Vivo quase que completamente para não esculhambar minha vida, transformando-a em uma existência desprovida de benefícios alcançados por aquilo que nos é dado através do dinheiro.

Agora, sinceramente, estou cansado de não poder viver. Por mais que eu tente, não consigo. Não dá tempo.

Ontem, sentei por dez ou quinze minutos na escada da entrada da minha casa e comecei a olhar para o céu. Ele estava tão distante da minha lembrança. Quanto tempo não sentia uma brisa de ar fresco...

Já era tarde, precisava dormir, então me retirei para poder dormir um pouco, para acordar cedo e voltar a rotina de manter minha vida longe da esculhambação financeira.

O que estou fazendo? Não tenho tempo para pensar nisso, pois preciso simplesmente fazer, resolver, corrigir, alcançar ou manter as coisas que estão sob minha responsabilidade.

Sério! Saber que estou inserido em um mundo tão sanguessuga, não me amendronta mais e, é isso que me dá medo. Não ache que fui redundante, pois não fui. Simplesmente estou com medo de ter perdido o medo.

Estou com medo de conseguir resolver tudo e nunca mais aceitar simplesmente o “não dá”. É como se em poucos anos eu me transformasse em alguém que conseguisse solucionar qualquer coisa e nunca mais aceitar dizer que não posso, que não sei, que não quero.

A assustadora vontade de não sucumbir, eliminou o “não” do meu vocabulário. Aceito qualquer desafio e saio quebrando as barreiras, primeiro do complexo, depois do difícil e a beira do impossível também.

É verdade! Estou à beira do “impossível de ser administrado” por um simples homem. No entanto, sei lá por que, não consigo desistir ou parar!

Parece que até mesmo a busca insessante pela não esculhambação dita no início desta meditação já se foi. É como se eu estivesse chegado a um ponto tão alto do monte, que me esquecesse de como descer e, agora, se for preciso subir mais, eu vou.

Seria eu produto do meio?

Ah sim, o meio! O que ele me pede? Pede para que eu faça, para que eu resolva e entregue o resultado e ponto final. Então, o que eu faço? Entrego, resolvo e faço.

Aprendi uma coisa na vida: Posso ter boas intenções que nada valerá, posso ter me esforçado ao máximo que não terá valor nenhum.

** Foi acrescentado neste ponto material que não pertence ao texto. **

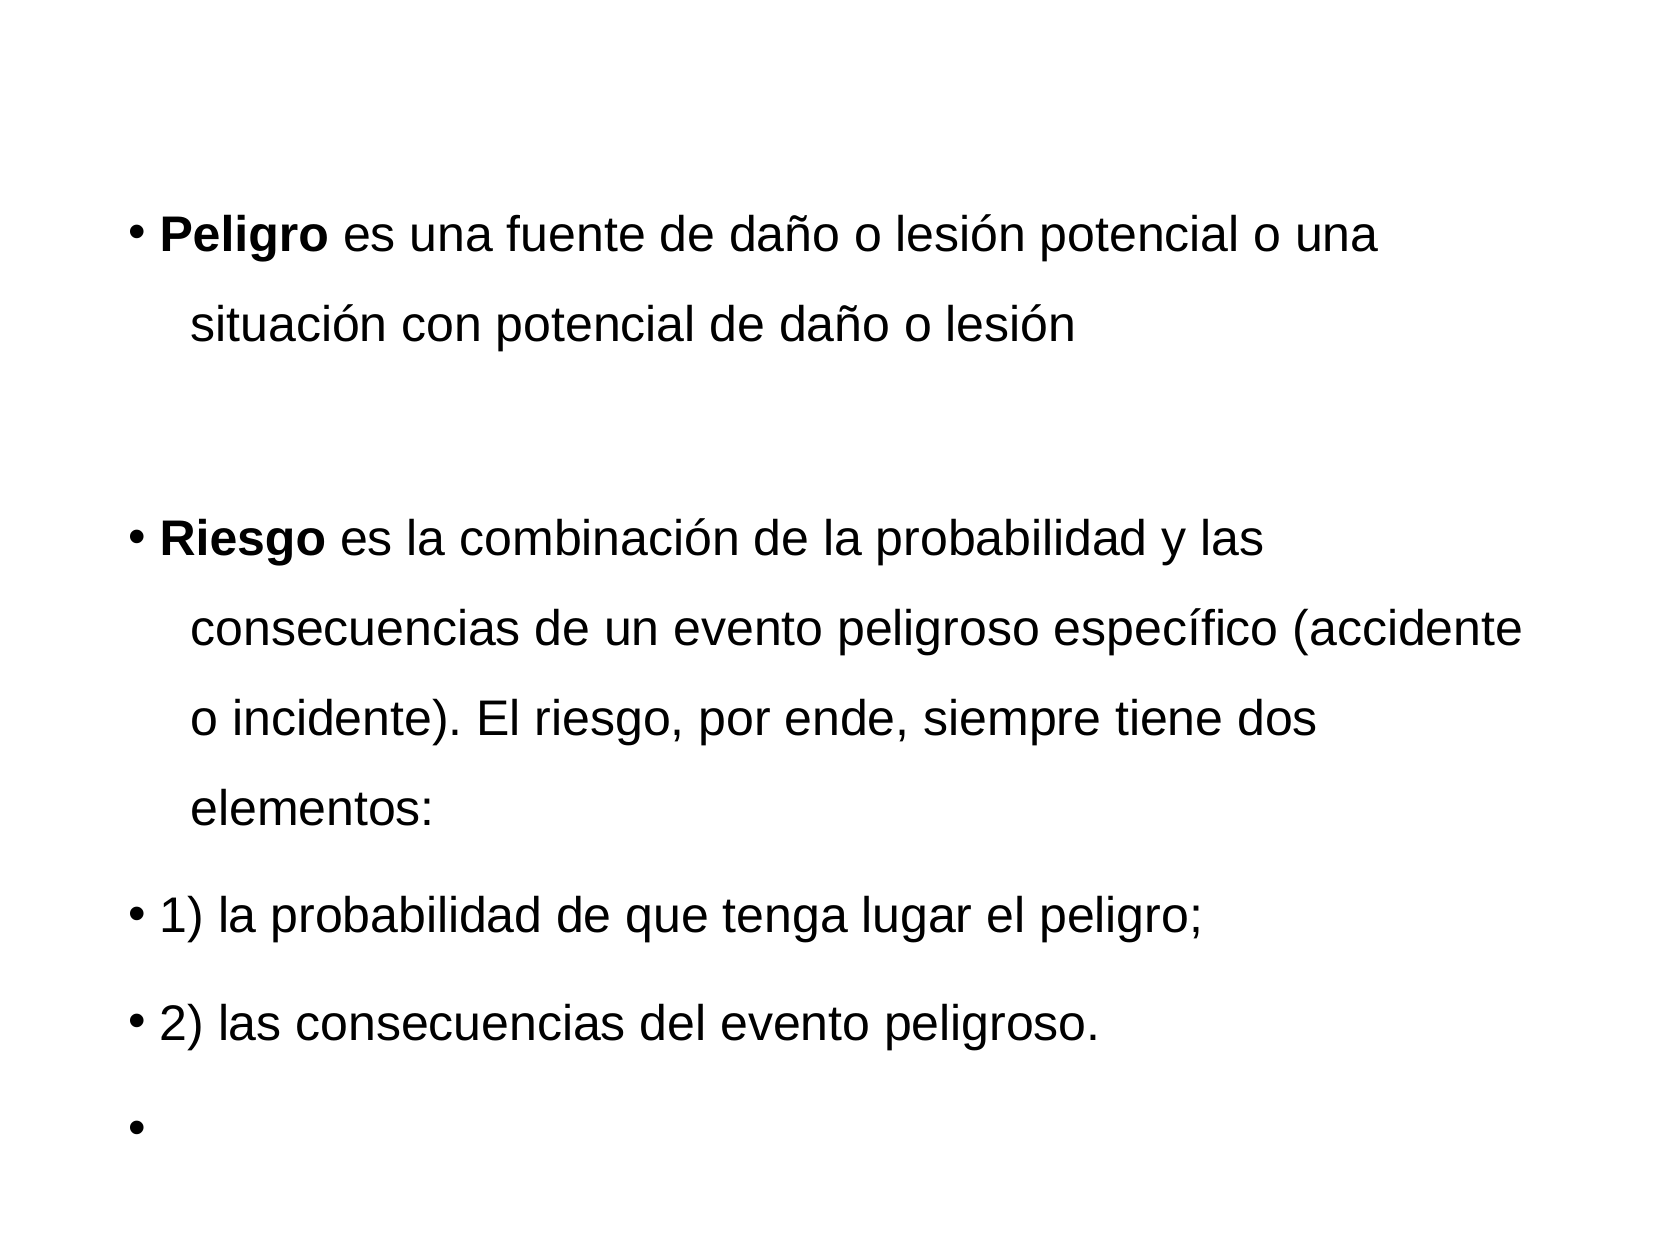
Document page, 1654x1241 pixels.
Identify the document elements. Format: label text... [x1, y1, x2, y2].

list Peligro es una fuente de daño o lesión potencial o una situación con potencial de daño o lesión Riesgo es la combinación de la probabilidad y las consecuencias de un evento peligroso específico (accidente o incidente). El riesgo, por ende, siempre tiene dos elementos: 1) la probabilidad de que tenga lugar el peligro; 2) las consecuencias del evento peligroso. [113, 88, 1540, 1117]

O que fiz então? Mudei o meio!

Baseei-me, então, no meio de Deus!

Se, para o mundo inteiro, minha intenção nada vale, descobri o seguinte:

Provérbios 16:3 - “Confia ao SENHOR as tuas obras, e teus pensamentos serão estabelecidos”

Se meu esforço, para os homens, não tem valor, para Deus é diferente:

Josué 1:7 – “Tão somente esforça-te e tem mui bom ânimo, para teres o cuidado de fazer conforme a toda a lei que meu servo Moisés te ordenou; dela não te desvies, nem para a direita nem para a esquerda, para que prudentemente te conduzas por onde quer que andares”

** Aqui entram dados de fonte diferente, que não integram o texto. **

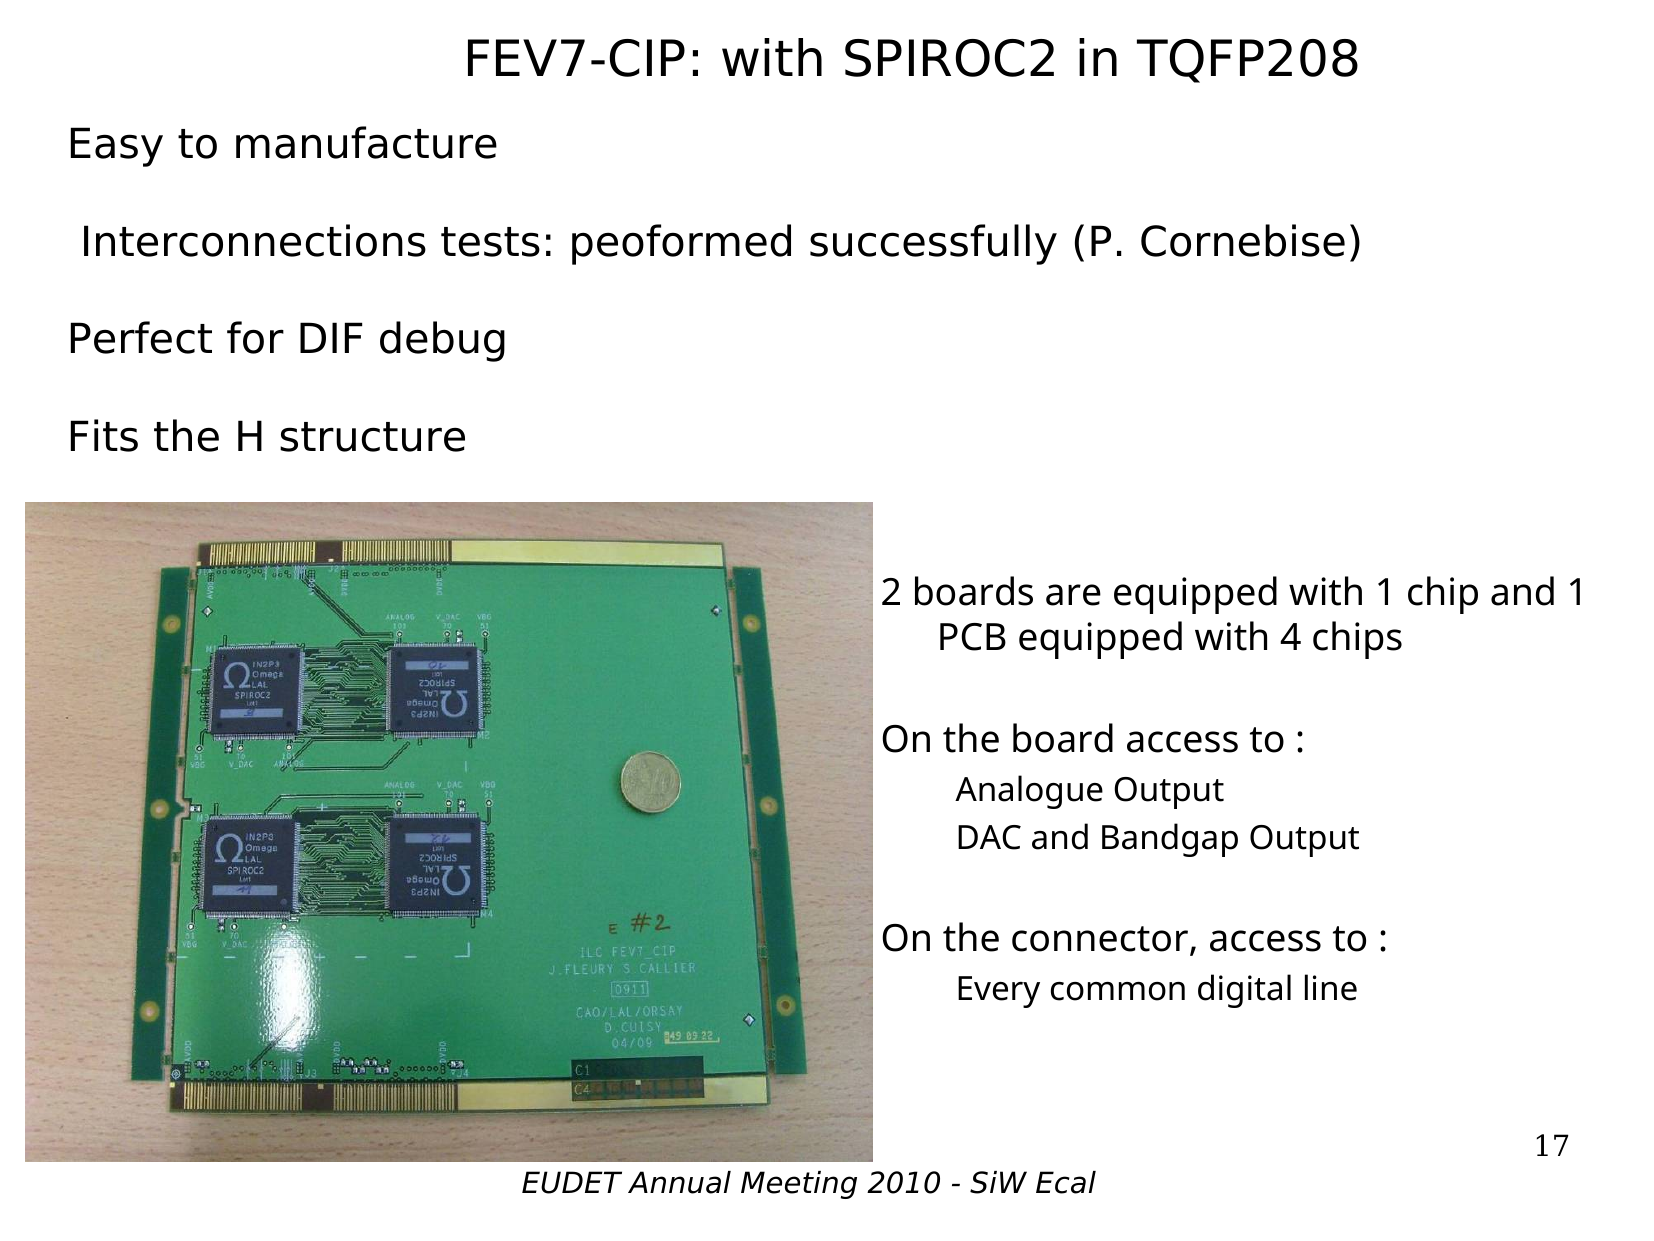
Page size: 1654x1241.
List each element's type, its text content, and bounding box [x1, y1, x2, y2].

text_box Easy to manufacture Interconnections tests: peoformed successfully (P. Cornebise) Perfect for DIF debug Fits the H structure [38, 112, 1477, 469]
title FEV7-CIP: with SPIROC2 in TQFP208 [277, 0, 1548, 119]
picture [25, 502, 865, 1162]
text_box 2 boards are equipped with 1 chip and 1 PCB equipped with 4 chips On the board access to : Analogue Output DAC and Bandgap Output On the connector, access to : Every common digital line [865, 125, 1641, 1193]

Deus não vê, como vê o homem! Que benção gloriosa:

I Samuel 16:7 – “Porém o SENHOR disse a Samuel: Não atentes para a sua aparência, nem para a grandeza da sua estatura, porque o tenho rejeitado; porque o SENHOR não vê como vê o homem, pois o homem vê o que está diante dos olhos, porém o SENHOR olha para o coração”

Descansei!

Salmo 46:10- “Aquietai-vos, e sabei que eu sou Deus; serei exaltado entre os gentios; serei exaltado sobre a terra”

Confiei tão completamente NO SENHOR que minha noite de 6 horas me revigorou.

Confiei tanto NELE que sei completamente que minhas mãos são incapazes de livrar-me da esculhambação.

Só Meu Deus para fazer com que eu ande em liberdade de Espírito!

Façamos tudo com muito zelo, mas, acima de tudo, confiemos NO NOSSO DEUS!